On the flipside, the “cobbler’s children have no shoes” argument no longer works – you need to demonstrate the value of your tool yourself.

If you are a targeted account advertising solution, then you better have the #1 targeted account advertising program.

If you are a content marketing resource center, you better have the #1 content marketing resource center.

Many things contributed to HubSpot’s growth (and as I write this today $3.15B market cap), but the tipping point came when Mike Volpe’s marketing team worked with David Cancel’s product team to ensure that HubSpot was using its very own product to the max to drive results.

#3 - Know your customer (talk to them, a lot!)

I have covered this separately here – Arms Tied Behind My Back, If I Could Do Only One Marketing Activity, It Would be This.

These customer interviews are not only going to provide the key insights around identifying your movement, but they are also going to provide the foundational pieces for a content program that can scale.

#4 - Build the right content in the right way

Content is key, we all know that. The differentiator comes in building the right content across the entire buying process, in the right way. Some key points here:

  • Podcasts can be a great way to bring your brand personality to life, and communicate it to a wide audience. The best podcasts are going to tap into the Movement from #1 so that they can 1) Step outside of your product story but at the same time and 2) Connect back, emotionally, to what you do. For more on this check out the great Jay Acunzo’s Unthinkable.

  • Use case driven content can simultaneously fuel SEO and the sales team, while helping your buyer
  • Customer stories (in multiple formats, and increasingly audio & video) can authentically help your buyers while continuously reinforcing the value of what you do, and your product’s credibility for having done it
  • Build late stage content that answers specific buyer questions. The format here can be as simple as blog posts. The ultimate measure for this content: is it helping your sales team to close deals?
  • Apply your content production at scale – transcribed webinars, repurpose to blog posts, package blog posts to longer form content, etc.

#5 - Be as targeted as possible to reach your audience

If there’s one lesson from Account Based Marketing (which I may sometimes poke fun at), it’s to be as targeted as possible to relate to and stand out for your audience.  For some, that will be a vertical strategy. For others, technographics is increasingly an effective technique if you can identify other tech communities that you want to spawn off of.

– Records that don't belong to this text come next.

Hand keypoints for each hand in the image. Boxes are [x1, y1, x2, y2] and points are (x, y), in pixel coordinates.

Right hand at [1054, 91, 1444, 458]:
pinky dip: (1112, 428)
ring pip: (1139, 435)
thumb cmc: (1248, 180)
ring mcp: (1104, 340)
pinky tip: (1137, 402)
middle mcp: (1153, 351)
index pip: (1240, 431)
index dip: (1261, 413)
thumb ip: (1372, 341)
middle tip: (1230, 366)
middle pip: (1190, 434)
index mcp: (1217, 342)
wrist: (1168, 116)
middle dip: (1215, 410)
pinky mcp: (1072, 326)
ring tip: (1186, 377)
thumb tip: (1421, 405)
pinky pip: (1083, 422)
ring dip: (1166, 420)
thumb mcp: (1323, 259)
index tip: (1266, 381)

Work with sales to identify the right accounts and the right approach for reaching those accounts with an integrated approach.  See my Stop debating Inbound vs. ABM and start integrating your marketing (& that means with sales too) for five specific techniques for doing this that I shared at last month's Engagio user group meeting.

#6 - Affiliate yourself with great brands or partners to scale demand more quickly

This could mean co-marketing programs with larger partners whose users are your target audience. Or if that’s not possible, it could mean featuring those companies or people as part of your content - in depth stories on how they became successful, interviews with influential team members.

#7 - Experiment, measure & continuously improve

The aforementioned Drift team, Jay Acunzo and Mike Volpe are all excellent at reminders at a few key points: there is no silver bullet; the techniques that are effective for you are going to be based on your business, not someone else; and there are no true best practices because you want to do things that are unique and stand out and work for you, not what “everyone else is doing”.

Take a moment to hear it from Mike:

So the real takeaway is – you need to experiment and figure out what works for you. Experiment, measure (so you can identify what has potential, and make bigger bets) and continuously improve.

The pic to start this article was a busy hallway shot to kickoff the show, but there’s also gonna be quiet times like this one here at the morning of Day 3. The vendors that stand out from the crowd are going to do so because they are different and not the same.